EXERCISE INPUT:
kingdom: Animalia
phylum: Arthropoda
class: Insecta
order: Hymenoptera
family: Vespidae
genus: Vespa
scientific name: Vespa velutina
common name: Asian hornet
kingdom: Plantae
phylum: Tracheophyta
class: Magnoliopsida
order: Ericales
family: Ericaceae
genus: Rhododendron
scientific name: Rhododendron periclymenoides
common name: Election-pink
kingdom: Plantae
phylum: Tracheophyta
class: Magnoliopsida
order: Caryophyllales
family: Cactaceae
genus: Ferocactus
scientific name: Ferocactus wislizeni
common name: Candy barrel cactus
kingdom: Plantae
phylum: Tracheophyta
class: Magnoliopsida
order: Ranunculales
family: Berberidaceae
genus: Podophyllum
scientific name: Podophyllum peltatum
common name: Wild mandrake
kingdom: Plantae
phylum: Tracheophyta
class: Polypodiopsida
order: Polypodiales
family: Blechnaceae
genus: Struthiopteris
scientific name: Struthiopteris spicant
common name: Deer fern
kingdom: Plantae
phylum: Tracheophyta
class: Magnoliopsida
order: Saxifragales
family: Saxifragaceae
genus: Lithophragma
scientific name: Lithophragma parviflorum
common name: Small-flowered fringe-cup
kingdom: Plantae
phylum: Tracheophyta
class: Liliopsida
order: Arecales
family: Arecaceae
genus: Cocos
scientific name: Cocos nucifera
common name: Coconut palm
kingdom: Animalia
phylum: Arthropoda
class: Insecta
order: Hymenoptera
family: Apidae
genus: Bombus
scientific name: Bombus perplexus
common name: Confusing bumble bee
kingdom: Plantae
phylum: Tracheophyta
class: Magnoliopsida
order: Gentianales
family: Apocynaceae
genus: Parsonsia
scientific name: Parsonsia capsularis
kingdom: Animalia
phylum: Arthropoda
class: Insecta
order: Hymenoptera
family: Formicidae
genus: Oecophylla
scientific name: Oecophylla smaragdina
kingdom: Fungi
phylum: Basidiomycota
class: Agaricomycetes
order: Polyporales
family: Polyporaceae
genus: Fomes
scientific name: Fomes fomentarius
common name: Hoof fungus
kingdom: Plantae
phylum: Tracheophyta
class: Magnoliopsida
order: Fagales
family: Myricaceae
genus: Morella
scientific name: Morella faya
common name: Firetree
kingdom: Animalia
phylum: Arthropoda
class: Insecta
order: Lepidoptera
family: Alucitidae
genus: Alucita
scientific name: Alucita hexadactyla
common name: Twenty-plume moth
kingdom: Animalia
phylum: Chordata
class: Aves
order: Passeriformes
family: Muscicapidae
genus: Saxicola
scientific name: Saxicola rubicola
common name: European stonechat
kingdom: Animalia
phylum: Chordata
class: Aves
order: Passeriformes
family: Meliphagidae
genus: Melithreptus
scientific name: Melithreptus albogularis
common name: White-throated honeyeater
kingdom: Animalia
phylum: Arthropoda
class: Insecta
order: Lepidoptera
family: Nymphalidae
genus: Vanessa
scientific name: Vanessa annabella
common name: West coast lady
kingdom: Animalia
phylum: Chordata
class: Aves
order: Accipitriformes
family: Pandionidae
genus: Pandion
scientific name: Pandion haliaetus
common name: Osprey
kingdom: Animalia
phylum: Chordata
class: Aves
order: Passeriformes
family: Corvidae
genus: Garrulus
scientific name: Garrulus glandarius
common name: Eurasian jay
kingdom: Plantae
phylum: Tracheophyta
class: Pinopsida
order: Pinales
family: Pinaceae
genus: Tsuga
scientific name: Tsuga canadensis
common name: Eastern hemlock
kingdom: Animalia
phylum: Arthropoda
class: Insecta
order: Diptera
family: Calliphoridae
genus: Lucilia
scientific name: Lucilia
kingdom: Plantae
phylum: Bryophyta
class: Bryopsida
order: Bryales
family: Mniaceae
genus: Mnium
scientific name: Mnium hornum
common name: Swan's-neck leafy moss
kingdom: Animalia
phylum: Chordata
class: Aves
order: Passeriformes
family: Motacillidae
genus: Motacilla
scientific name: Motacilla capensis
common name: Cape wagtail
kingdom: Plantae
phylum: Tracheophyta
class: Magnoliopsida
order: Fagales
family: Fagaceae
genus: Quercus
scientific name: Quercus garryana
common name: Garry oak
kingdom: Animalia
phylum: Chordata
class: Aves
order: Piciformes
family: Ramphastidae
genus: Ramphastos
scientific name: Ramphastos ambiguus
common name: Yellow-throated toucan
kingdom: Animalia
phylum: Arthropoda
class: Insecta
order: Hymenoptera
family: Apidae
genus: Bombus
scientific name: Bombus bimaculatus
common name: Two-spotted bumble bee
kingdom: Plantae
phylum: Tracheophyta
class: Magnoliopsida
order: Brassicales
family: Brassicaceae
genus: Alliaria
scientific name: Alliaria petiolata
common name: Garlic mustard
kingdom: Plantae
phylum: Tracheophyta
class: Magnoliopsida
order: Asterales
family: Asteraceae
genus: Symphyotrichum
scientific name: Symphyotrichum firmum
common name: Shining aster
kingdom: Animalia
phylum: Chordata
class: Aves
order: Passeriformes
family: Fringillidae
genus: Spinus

PROBLEM:
Recast every line of the data above as a Markdown table with two columns, Row and Entry, numbering the lines in order and omitting any blank lines.

FINISHED EXERCISE:
| Row | Entry |
|---|---|
| 1 | kingdom: Animalia |
| 2 | phylum: Arthropoda |
| 3 | class: Insecta |
| 4 | order: Hymenoptera |
| 5 | family: Vespidae |
| 6 | genus: Vespa |
| 7 | scientific name: Vespa velutina |
| 8 | common name: Asian hornet |
| 9 | kingdom: Plantae |
| 10 | phylum: Tracheophyta |
| 11 | class: Magnoliopsida |
| 12 | order: Ericales |
| 13 | family: Ericaceae |
| 14 | genus: Rhododendron |
| 15 | scientific name: Rhododendron periclymenoides |
| 16 | common name: Election-pink |
| 17 | kingdom: Plantae |
| 18 | phylum: Tracheophyta |
| 19 | class: Magnoliopsida |
| 20 | order: Caryophyllales |
| 21 | family: Cactaceae |
| 22 | genus: Ferocactus |
| 23 | scientific name: Ferocactus wislizeni |
| 24 | common name: Candy barrel cactus |
| 25 | kingdom: Plantae |
| 26 | phylum: Tracheophyta |
| 27 | class: Magnoliopsida |
| 28 | order: Ranunculales |
| 29 | family: Berberidaceae |
| 30 | genus: Podophyllum |
| 31 | scientific name: Podophyllum peltatum |
| 32 | common name: Wild mandrake |
| 33 | kingdom: Plantae |
| 34 | phylum: Tracheophyta |
| 35 | class: Polypodiopsida |
| 36 | order: Polypodiales |
| 37 | family: Blechnaceae |
| 38 | genus: Struthiopteris |
| 39 | scientific name: Struthiopteris spicant |
| 40 | common name: Deer fern |
| 41 | kingdom: Plantae |
| 42 | phylum: Tracheophyta |
| 43 | class: Magnoliopsida |
| 44 | order: Saxifragales |
| 45 | family: Saxifragaceae |
| 46 | genus: Lithophragma |
| 47 | scientific name: Lithophragma parviflorum |
| 48 | common name: Small-flowered fringe-cup |
| 49 | kingdom: Plantae |
| 50 | phylum: Tracheophyta |
| 51 | class: Liliopsida |
| 52 | order: Arecales |
| 53 | family: Arecaceae |
| 54 | genus: Cocos |
| 55 | scientific name: Cocos nucifera |
| 56 | common name: Coconut palm |
| 57 | kingdom: Animalia |
| 58 | phylum: Arthropoda |
| 59 | class: Insecta |
| 60 | order: Hymenoptera |
| 61 | family: Apidae |
| 62 | genus: Bombus |
| 63 | scientific name: Bombus perplexus |
| 64 | common name: Confusing bumble bee |
| 65 | kingdom: Plantae |
| 66 | phylum: Tracheophyta |
| 67 | class: Magnoliopsida |
| 68 | order: Gentianales |
| 69 | family: Apocynaceae |
| 70 | genus: Parsonsia |
| 71 | scientific name: Parsonsia capsularis |
| 72 | kingdom: Animalia |
| 73 | phylum: Arthropoda |
| 74 | class: Insecta |
| 75 | order: Hymenoptera |
| 76 | family: Formicidae |
| 77 | genus: Oecophylla |
| 78 | scientific name: Oecophylla smaragdina |
| 79 | kingdom: Fungi |
| 80 | phylum: Basidiomycota |
| 81 | class: Agaricomycetes |
| 82 | order: Polyporales |
| 83 | family: Polyporaceae |
| 84 | genus: Fomes |
| 85 | scientific name: Fomes fomentarius |
| 86 | common name: Hoof fungus |
| 87 | kingdom: Plantae |
| 88 | phylum: Tracheophyta |
| 89 | class: Magnoliopsida |
| 90 | order: Fagales |
| 91 | family: Myricaceae |
| 92 | genus: Morella |
| 93 | scientific name: Morella faya |
| 94 | common name: Firetree |
| 95 | kingdom: Animalia |
| 96 | phylum: Arthropoda |
| 97 | class: Insecta |
| 98 | order: Lepidoptera |
| 99 | family: Alucitidae |
| 100 | genus: Alucita |
| 101 | scientific name: Alucita hexadactyla |
| 102 | common name: Twenty-plume moth |
| 103 | kingdom: Animalia |
| 104 | phylum: Chordata |
| 105 | class: Aves |
| 106 | order: Passeriformes |
| 107 | family: Muscicapidae |
| 108 | genus: Saxicola |
| 109 | scientific name: Saxicola rubicola |
| 110 | common name: European stonechat |
| 111 | kingdom: Animalia |
| 112 | phylum: Chordata |
| 113 | class: Aves |
| 114 | order: Passeriformes |
| 115 | family: Meliphagidae |
| 116 | genus: Melithreptus |
| 117 | scientific name: Melithreptus albogularis |
| 118 | common name: White-throated honeyeater |
| 119 | kingdom: Animalia |
| 120 | phylum: Arthropoda |
| 121 | class: Insecta |
| 122 | order: Lepidoptera |
| 123 | family: Nymphalidae |
| 124 | genus: Vanessa |
| 125 | scientific name: Vanessa annabella |
| 126 | common name: West coast lady |
| 127 | kingdom: Animalia |
| 128 | phylum: Chordata |
| 129 | class: Aves |
| 130 | order: Accipitriformes |
| 131 | family: Pandionidae |
| 132 | genus: Pandion |
| 133 | scientific name: Pandion haliaetus |
| 134 | common name: Osprey |
| 135 | kingdom: Animalia |
| 136 | phylum: Chordata |
| 137 | class: Aves |
| 138 | order: Passeriformes |
| 139 | family: Corvidae |
| 140 | genus: Garrulus |
| 141 | scientific name: Garrulus glandarius |
| 142 | common name: Eurasian jay |
| 143 | kingdom: Plantae |
| 144 | phylum: Tracheophyta |
| 145 | class: Pinopsida |
| 146 | order: Pinales |
| 147 | family: Pinaceae |
| 148 | genus: Tsuga |
| 149 | scientific name: Tsuga canadensis |
| 150 | common name: Eastern hemlock |
| 151 | kingdom: Animalia |
| 152 | phylum: Arthropoda |
| 153 | class: Insecta |
| 154 | order: Diptera |
| 155 | family: Calliphoridae |
| 156 | genus: Lucilia |
| 157 | scientific name: Lucilia |
| 158 | kingdom: Plantae |
| 159 | phylum: Bryophyta |
| 160 | class: Bryopsida |
| 161 | order: Bryales |
| 162 | family: Mniaceae |
| 163 | genus: Mnium |
| 164 | scientific name: Mnium hornum |
| 165 | common name: Swan's-neck leafy moss |
| 166 | kingdom: Animalia |
| 167 | phylum: Chordata |
| 168 | class: Aves |
| 169 | order: Passeriformes |
| 170 | family: Motacillidae |
| 171 | genus: Motacilla |
| 172 | scientific name: Motacilla capensis |
| 173 | common name: Cape wagtail |
| 174 | kingdom: Plantae |
| 175 | phylum: Tracheophyta |
| 176 | class: Magnoliopsida |
| 177 | order: Fagales |
| 178 | family: Fagaceae |
| 179 | genus: Quercus |
| 180 | scientific name: Quercus garryana |
| 181 | common name: Garry oak |
| 182 | kingdom: Animalia |
| 183 | phylum: Chordata |
| 184 | class: Aves |
| 185 | order: Piciformes |
| 186 | family: Ramphastidae |
| 187 | genus: Ramphastos |
| 188 | scientific name: Ramphastos ambiguus |
| 189 | common name: Yellow-throated toucan |
| 190 | kingdom: Animalia |
| 191 | phylum: Arthropoda |
| 192 | class: Insecta |
| 193 | order: Hymenoptera |
| 194 | family: Apidae |
| 195 | genus: Bombus |
| 196 | scientific name: Bombus bimaculatus |
| 197 | common name: Two-spotted bumble bee |
| 198 | kingdom: Plantae |
| 199 | phylum: Tracheophyta |
| 200 | class: Magnoliopsida |
| 201 | order: Brassicales |
| 202 | family: Brassicaceae |
| 203 | genus: Alliaria |
| 204 | scientific name: Alliaria petiolata |
| 205 | common name: Garlic mustard |
| 206 | kingdom: Plantae |
| 207 | phylum: Tracheophyta |
| 208 | class: Magnoliopsida |
| 209 | order: Asterales |
| 210 | family: Asteraceae |
| 211 | genus: Symphyotrichum |
| 212 | scientific name: Symphyotrichum firmum |
| 213 | common name: Shining aster |
| 214 | kingdom: Animalia |
| 215 | phylum: Chordata |
| 216 | class: Aves |
| 217 | order: Passeriformes |
| 218 | family: Fringillidae |
| 219 | genus: Spinus |